Per esempio, c’è chi ipotizza che il Governo locale potrebbe cedere la gestione delle strutture di Crown presenti sul territorio a un operatore esterno, almeno fino a quando non venga riacquisita l’idoneità persa. In questo senso, una delle scelte più papabili potrebbe proprio essere Star. 

Ma c’è anche una seconda valida opzione, più dispendiosa ma sicuramente più conveniente nel lungo termine. Invece di un controllo temporaneo dei casinò finora nelle mani della rivale, si tratterebbe infatti di un acquisto a titolo definitivo. 

A detta del direttore esecutivo di Star Matt Bekier, questa idea è piuttosto invitante.

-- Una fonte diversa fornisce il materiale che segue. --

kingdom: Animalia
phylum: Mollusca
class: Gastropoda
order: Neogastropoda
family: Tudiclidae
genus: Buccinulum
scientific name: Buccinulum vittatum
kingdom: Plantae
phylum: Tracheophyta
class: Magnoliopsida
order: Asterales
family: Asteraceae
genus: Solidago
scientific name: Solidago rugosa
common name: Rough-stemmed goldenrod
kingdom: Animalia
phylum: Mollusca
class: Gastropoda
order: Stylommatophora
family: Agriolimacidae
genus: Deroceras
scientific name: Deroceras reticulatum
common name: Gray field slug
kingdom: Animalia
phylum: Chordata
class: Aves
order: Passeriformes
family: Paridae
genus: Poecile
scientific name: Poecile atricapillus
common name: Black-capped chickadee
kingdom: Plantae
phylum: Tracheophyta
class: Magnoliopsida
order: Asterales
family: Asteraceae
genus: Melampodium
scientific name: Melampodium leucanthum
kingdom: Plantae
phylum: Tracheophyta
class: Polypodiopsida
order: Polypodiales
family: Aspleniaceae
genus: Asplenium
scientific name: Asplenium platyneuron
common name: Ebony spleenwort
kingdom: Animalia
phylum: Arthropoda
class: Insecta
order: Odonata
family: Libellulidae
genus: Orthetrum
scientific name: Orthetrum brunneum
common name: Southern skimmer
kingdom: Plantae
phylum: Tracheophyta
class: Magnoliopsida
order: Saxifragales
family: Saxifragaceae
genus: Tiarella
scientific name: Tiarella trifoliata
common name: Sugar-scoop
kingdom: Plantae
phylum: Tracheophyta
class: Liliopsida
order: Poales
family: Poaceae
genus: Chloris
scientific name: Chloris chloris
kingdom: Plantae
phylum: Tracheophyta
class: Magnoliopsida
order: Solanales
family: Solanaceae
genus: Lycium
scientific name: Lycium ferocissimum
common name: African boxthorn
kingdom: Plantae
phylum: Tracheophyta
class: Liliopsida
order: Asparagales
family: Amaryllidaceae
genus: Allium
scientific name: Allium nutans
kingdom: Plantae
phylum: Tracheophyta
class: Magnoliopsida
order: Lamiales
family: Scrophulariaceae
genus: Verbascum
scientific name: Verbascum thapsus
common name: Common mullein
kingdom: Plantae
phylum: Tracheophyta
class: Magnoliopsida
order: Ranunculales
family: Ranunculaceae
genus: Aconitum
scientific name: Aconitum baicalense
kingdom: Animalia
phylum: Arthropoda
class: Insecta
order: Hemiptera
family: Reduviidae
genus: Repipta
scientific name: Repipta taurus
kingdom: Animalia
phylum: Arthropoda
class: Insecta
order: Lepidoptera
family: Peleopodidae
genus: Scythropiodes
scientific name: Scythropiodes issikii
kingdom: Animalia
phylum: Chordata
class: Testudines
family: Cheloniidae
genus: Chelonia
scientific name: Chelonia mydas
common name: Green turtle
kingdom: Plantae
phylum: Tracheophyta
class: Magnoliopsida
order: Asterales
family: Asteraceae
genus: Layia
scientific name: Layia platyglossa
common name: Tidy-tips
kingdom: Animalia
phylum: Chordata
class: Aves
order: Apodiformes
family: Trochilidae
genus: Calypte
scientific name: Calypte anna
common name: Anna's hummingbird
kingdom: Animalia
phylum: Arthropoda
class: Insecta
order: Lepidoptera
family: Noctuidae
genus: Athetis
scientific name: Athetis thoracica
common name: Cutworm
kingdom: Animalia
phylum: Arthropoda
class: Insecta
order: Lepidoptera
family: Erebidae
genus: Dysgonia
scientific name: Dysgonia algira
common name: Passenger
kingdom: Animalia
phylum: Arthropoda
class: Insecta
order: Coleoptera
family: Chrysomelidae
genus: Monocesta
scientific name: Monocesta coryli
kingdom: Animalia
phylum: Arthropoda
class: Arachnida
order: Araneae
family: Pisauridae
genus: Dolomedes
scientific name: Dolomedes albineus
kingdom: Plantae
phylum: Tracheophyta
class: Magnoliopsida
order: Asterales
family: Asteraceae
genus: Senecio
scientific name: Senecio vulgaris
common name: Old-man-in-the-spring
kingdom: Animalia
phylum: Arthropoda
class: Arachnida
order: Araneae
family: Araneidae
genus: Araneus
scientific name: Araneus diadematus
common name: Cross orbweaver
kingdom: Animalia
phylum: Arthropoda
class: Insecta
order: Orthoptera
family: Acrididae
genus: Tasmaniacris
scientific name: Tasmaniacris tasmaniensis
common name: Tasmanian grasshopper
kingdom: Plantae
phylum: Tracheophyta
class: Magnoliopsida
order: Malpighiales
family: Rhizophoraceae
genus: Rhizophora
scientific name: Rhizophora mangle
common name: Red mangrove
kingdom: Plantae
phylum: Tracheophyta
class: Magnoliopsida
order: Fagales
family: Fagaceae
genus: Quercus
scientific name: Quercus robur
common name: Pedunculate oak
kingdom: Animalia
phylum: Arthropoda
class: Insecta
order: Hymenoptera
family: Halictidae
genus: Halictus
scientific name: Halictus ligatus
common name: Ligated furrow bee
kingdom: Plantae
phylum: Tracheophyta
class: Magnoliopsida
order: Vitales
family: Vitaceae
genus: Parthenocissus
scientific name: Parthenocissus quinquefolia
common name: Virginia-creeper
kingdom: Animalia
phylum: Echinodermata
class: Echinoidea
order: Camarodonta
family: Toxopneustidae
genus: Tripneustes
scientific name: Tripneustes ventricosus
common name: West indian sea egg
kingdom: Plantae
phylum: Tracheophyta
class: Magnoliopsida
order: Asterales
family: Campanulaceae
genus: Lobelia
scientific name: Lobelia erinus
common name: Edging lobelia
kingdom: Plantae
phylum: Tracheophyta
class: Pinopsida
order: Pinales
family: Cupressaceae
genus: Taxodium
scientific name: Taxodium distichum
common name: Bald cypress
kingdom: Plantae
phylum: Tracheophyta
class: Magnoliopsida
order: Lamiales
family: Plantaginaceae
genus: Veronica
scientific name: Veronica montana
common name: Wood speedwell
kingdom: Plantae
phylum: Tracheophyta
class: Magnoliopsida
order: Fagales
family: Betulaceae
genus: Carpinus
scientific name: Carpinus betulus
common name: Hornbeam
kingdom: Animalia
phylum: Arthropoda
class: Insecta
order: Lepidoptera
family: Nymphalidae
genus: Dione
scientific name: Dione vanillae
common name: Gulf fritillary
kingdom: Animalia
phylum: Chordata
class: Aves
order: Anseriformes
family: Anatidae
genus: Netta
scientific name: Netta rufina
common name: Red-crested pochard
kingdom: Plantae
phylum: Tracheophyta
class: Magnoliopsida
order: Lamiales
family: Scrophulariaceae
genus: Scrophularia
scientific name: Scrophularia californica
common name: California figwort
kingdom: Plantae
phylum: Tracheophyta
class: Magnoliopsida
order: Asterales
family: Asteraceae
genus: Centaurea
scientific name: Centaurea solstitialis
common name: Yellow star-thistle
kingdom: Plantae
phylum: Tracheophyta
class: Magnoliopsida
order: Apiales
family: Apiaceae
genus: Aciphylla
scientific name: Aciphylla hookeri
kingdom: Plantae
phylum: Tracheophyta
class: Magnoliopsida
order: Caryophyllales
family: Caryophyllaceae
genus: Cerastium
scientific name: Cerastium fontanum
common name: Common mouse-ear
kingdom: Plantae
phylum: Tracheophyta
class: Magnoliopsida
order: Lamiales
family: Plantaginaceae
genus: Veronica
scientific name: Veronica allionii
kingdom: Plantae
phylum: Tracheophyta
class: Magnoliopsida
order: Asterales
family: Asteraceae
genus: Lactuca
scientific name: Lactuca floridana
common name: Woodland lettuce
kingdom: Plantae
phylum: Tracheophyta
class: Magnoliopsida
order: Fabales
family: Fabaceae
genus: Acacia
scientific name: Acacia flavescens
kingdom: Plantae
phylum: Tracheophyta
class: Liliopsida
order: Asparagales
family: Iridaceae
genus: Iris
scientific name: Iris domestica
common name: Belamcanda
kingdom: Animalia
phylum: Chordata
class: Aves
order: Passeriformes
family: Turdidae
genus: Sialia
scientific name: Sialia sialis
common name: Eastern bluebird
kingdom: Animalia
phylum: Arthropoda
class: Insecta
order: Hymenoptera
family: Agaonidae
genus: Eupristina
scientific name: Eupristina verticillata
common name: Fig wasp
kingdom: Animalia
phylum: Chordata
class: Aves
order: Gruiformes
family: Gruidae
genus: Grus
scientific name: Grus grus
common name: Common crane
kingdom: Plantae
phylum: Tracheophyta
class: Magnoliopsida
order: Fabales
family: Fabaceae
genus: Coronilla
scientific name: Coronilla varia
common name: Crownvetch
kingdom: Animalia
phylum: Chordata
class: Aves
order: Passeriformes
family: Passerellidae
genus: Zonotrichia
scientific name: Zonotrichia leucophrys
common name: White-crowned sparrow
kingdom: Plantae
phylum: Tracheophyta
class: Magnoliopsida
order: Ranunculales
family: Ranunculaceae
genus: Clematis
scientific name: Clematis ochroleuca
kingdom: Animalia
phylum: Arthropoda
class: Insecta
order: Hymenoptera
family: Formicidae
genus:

La fattibilità dell’operazione dipende invece da – come lui stesso dichiara – il prezzo di vendita dei “pezzi di Crown” e dalla capacità della sua società di avere presto a disposizione liquidi da investire, magari ricorrendo alla strategia Opco/ Propco.

Come si è visto, l’avventura congiunta delle australiane Star e Crown per la creazione di un gigante del gioco e dell’ospitalità è finita prima di iniziare. Potenzialmente vantaggiosa per entrambe, questa fusione non è infatti andata a buon fine a causa dei problemi legali di Crown.

Questo, però, non esclude una collaborazione futura tra le due, magari sotto forma di un possibile investimento da parte di Star. Le opzioni più probabili in questo senso la vedrebbero nelle veci di gestore temporaneo o acquirente delle strutture un tempo gestite dalla rivale. 

Il 15 ottobre è ormai alle porte e, conoscendo la lungimiranza di Star negli affari, l’alternativa più quotata è proprio quest’ultima.